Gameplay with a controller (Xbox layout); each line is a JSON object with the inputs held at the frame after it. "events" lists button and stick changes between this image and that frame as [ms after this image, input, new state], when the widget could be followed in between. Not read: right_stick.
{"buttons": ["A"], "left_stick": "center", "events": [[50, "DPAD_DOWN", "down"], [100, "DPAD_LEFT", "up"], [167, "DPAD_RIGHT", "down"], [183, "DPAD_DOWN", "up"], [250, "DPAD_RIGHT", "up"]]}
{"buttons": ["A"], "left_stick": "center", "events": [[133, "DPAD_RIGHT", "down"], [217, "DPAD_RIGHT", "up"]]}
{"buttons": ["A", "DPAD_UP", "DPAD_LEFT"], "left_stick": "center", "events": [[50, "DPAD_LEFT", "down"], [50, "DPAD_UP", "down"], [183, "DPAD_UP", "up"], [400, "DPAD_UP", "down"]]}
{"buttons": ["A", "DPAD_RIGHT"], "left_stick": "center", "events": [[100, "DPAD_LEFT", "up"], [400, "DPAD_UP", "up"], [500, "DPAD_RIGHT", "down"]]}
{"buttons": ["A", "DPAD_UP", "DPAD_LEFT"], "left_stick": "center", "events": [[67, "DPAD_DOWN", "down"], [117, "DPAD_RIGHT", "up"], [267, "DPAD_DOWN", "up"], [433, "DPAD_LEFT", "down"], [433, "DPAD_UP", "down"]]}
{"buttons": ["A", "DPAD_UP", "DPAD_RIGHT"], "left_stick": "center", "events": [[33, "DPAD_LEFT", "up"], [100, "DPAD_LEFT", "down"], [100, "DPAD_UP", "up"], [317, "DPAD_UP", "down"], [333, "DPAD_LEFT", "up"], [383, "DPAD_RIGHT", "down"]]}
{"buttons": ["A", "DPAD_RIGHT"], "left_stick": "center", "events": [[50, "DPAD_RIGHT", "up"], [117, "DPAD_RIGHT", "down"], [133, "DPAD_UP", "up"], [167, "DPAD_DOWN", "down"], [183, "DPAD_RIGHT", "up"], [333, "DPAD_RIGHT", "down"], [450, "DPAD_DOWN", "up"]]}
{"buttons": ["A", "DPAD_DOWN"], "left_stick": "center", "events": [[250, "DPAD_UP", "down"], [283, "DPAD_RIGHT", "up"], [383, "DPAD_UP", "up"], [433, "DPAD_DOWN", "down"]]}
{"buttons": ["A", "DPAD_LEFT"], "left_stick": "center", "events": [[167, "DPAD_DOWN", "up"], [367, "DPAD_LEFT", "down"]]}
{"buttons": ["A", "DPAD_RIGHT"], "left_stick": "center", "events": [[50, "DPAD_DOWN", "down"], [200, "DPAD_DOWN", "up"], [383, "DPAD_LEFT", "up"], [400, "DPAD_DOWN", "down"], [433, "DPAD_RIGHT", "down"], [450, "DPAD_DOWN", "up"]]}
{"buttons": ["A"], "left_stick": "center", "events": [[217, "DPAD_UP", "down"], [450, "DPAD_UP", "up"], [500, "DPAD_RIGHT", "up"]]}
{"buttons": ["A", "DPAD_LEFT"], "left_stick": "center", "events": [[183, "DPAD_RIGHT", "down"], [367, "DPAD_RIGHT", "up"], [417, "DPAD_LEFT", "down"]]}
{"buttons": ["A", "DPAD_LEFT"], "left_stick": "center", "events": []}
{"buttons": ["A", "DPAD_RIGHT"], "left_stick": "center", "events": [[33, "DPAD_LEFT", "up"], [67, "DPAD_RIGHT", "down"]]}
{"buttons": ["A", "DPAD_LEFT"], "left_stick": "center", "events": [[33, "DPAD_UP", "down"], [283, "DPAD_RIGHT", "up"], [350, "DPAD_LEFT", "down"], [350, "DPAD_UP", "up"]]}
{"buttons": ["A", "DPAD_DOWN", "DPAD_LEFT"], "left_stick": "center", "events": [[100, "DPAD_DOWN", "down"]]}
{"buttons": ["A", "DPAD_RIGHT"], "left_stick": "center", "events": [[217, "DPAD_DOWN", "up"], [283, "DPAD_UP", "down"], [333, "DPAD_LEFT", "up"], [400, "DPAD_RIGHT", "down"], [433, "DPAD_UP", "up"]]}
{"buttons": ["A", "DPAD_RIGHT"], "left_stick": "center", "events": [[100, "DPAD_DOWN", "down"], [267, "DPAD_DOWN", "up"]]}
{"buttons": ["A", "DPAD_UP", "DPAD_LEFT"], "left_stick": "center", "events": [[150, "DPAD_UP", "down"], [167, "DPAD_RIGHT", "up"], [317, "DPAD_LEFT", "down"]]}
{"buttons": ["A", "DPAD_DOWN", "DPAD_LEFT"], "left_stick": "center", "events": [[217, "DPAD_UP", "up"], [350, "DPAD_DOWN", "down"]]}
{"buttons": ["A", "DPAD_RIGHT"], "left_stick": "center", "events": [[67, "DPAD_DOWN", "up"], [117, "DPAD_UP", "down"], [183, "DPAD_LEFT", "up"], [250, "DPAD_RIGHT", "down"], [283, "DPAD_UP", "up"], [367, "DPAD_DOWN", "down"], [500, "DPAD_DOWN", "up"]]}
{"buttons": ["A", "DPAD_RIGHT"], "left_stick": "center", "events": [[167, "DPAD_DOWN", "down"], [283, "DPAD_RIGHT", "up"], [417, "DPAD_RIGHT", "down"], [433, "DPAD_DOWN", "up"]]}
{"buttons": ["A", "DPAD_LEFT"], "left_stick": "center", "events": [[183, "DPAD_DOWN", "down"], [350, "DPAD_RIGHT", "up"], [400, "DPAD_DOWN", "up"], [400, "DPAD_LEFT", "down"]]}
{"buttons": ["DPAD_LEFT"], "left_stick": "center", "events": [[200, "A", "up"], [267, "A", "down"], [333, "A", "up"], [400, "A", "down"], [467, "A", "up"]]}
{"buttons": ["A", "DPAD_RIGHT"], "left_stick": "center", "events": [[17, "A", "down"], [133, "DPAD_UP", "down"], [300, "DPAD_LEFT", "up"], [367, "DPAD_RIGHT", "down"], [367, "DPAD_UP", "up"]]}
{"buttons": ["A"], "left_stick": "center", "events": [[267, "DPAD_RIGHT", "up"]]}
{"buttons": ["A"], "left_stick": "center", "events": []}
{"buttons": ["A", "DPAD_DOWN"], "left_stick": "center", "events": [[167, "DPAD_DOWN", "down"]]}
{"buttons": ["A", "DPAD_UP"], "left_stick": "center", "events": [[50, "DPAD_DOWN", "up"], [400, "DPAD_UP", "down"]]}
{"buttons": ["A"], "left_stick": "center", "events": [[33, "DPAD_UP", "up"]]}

__Problem requirements__
Copy the material above back out, exactly as written.

__Result for this task__
Gameplay with a controller (Xbox layout); each line is a JSON object with the inputs held at the frame after it. "events" lists button and stick changes between this image and that frame as [ms after this image, input, new state], when the widget could be followed in between. Not read: right_stick.
{"buttons": ["A"], "left_stick": "center", "events": [[50, "DPAD_DOWN", "down"], [100, "DPAD_LEFT", "up"], [167, "DPAD_RIGHT", "down"], [183, "DPAD_DOWN", "up"], [250, "DPAD_RIGHT", "up"]]}
{"buttons": ["A"], "left_stick": "center", "events": [[133, "DPAD_RIGHT", "down"], [217, "DPAD_RIGHT", "up"]]}
{"buttons": ["A", "DPAD_UP", "DPAD_LEFT"], "left_stick": "center", "events": [[50, "DPAD_LEFT", "down"], [50, "DPAD_UP", "down"], [183, "DPAD_UP", "up"], [400, "DPAD_UP", "down"]]}
{"buttons": ["A", "DPAD_RIGHT"], "left_stick": "center", "events": [[100, "DPAD_LEFT", "up"], [400, "DPAD_UP", "up"], [500, "DPAD_RIGHT", "down"]]}
{"buttons": ["A", "DPAD_UP", "DPAD_LEFT"], "left_stick": "center", "events": [[67, "DPAD_DOWN", "down"], [117, "DPAD_RIGHT", "up"], [267, "DPAD_DOWN", "up"], [433, "DPAD_LEFT", "down"], [433, "DPAD_UP", "down"]]}
{"buttons": ["A", "DPAD_UP", "DPAD_RIGHT"], "left_stick": "center", "events": [[33, "DPAD_LEFT", "up"], [100, "DPAD_LEFT", "down"], [100, "DPAD_UP", "up"], [317, "DPAD_UP", "down"], [333, "DPAD_LEFT", "up"], [383, "DPAD_RIGHT", "down"]]}
{"buttons": ["A", "DPAD_RIGHT"], "left_stick": "center", "events": [[50, "DPAD_RIGHT", "up"], [117, "DPAD_RIGHT", "down"], [133, "DPAD_UP", "up"], [167, "DPAD_DOWN", "down"], [183, "DPAD_RIGHT", "up"], [333, "DPAD_RIGHT", "down"], [450, "DPAD_DOWN", "up"]]}
{"buttons": ["A", "DPAD_DOWN"], "left_stick": "center", "events": [[250, "DPAD_UP", "down"], [283, "DPAD_RIGHT", "up"], [383, "DPAD_UP", "up"], [433, "DPAD_DOWN", "down"]]}
{"buttons": ["A", "DPAD_LEFT"], "left_stick": "center", "events": [[167, "DPAD_DOWN", "up"], [367, "DPAD_LEFT", "down"]]}
{"buttons": ["A", "DPAD_RIGHT"], "left_stick": "center", "events": [[50, "DPAD_DOWN", "down"], [200, "DPAD_DOWN", "up"], [383, "DPAD_LEFT", "up"], [400, "DPAD_DOWN", "down"], [433, "DPAD_RIGHT", "down"], [450, "DPAD_DOWN", "up"]]}
{"buttons": ["A"], "left_stick": "center", "events": [[217, "DPAD_UP", "down"], [450, "DPAD_UP", "up"], [500, "DPAD_RIGHT", "up"]]}
{"buttons": ["A", "DPAD_LEFT"], "left_stick": "center", "events": [[183, "DPAD_RIGHT", "down"], [367, "DPAD_RIGHT", "up"], [417, "DPAD_LEFT", "down"]]}
{"buttons": ["A", "DPAD_LEFT"], "left_stick": "center", "events": []}
{"buttons": ["A", "DPAD_RIGHT"], "left_stick": "center", "events": [[33, "DPAD_LEFT", "up"], [67, "DPAD_RIGHT", "down"]]}
{"buttons": ["A", "DPAD_LEFT"], "left_stick": "center", "events": [[33, "DPAD_UP", "down"], [283, "DPAD_RIGHT", "up"], [350, "DPAD_LEFT", "down"], [350, "DPAD_UP", "up"]]}
{"buttons": ["A", "DPAD_DOWN", "DPAD_LEFT"], "left_stick": "center", "events": [[100, "DPAD_DOWN", "down"]]}
{"buttons": ["A", "DPAD_RIGHT"], "left_stick": "center", "events": [[217, "DPAD_DOWN", "up"], [283, "DPAD_UP", "down"], [333, "DPAD_LEFT", "up"], [400, "DPAD_RIGHT", "down"], [433, "DPAD_UP", "up"]]}
{"buttons": ["A", "DPAD_RIGHT"], "left_stick": "center", "events": [[100, "DPAD_DOWN", "down"], [267, "DPAD_DOWN", "up"]]}
{"buttons": ["A", "DPAD_UP", "DPAD_LEFT"], "left_stick": "center", "events": [[150, "DPAD_UP", "down"], [167, "DPAD_RIGHT", "up"], [317, "DPAD_LEFT", "down"]]}
{"buttons": ["A", "DPAD_DOWN", "DPAD_LEFT"], "left_stick": "center", "events": [[217, "DPAD_UP", "up"], [350, "DPAD_DOWN", "down"]]}
{"buttons": ["A", "DPAD_RIGHT"], "left_stick": "center", "events": [[67, "DPAD_DOWN", "up"], [117, "DPAD_UP", "down"], [183, "DPAD_LEFT", "up"], [250, "DPAD_RIGHT", "down"], [283, "DPAD_UP", "up"], [367, "DPAD_DOWN", "down"], [500, "DPAD_DOWN", "up"]]}
{"buttons": ["A", "DPAD_RIGHT"], "left_stick": "center", "events": [[167, "DPAD_DOWN", "down"], [283, "DPAD_RIGHT", "up"], [417, "DPAD_RIGHT", "down"], [433, "DPAD_DOWN", "up"]]}
{"buttons": ["A", "DPAD_LEFT"], "left_stick": "center", "events": [[183, "DPAD_DOWN", "down"], [350, "DPAD_RIGHT", "up"], [400, "DPAD_DOWN", "up"], [400, "DPAD_LEFT", "down"]]}
{"buttons": ["DPAD_LEFT"], "left_stick": "center", "events": [[200, "A", "up"], [267, "A", "down"], [333, "A", "up"], [400, "A", "down"], [467, "A", "up"]]}
{"buttons": ["A", "DPAD_RIGHT"], "left_stick": "center", "events": [[17, "A", "down"], [133, "DPAD_UP", "down"], [300, "DPAD_LEFT", "up"], [367, "DPAD_RIGHT", "down"], [367, "DPAD_UP", "up"]]}
{"buttons": ["A"], "left_stick": "center", "events": [[267, "DPAD_RIGHT", "up"]]}
{"buttons": ["A"], "left_stick": "center", "events": []}
{"buttons": ["A", "DPAD_DOWN"], "left_stick": "center", "events": [[167, "DPAD_DOWN", "down"]]}
{"buttons": ["A", "DPAD_UP"], "left_stick": "center", "events": [[50, "DPAD_DOWN", "up"], [400, "DPAD_UP", "down"]]}
{"buttons": ["A"], "left_stick": "center", "events": [[33, "DPAD_UP", "up"]]}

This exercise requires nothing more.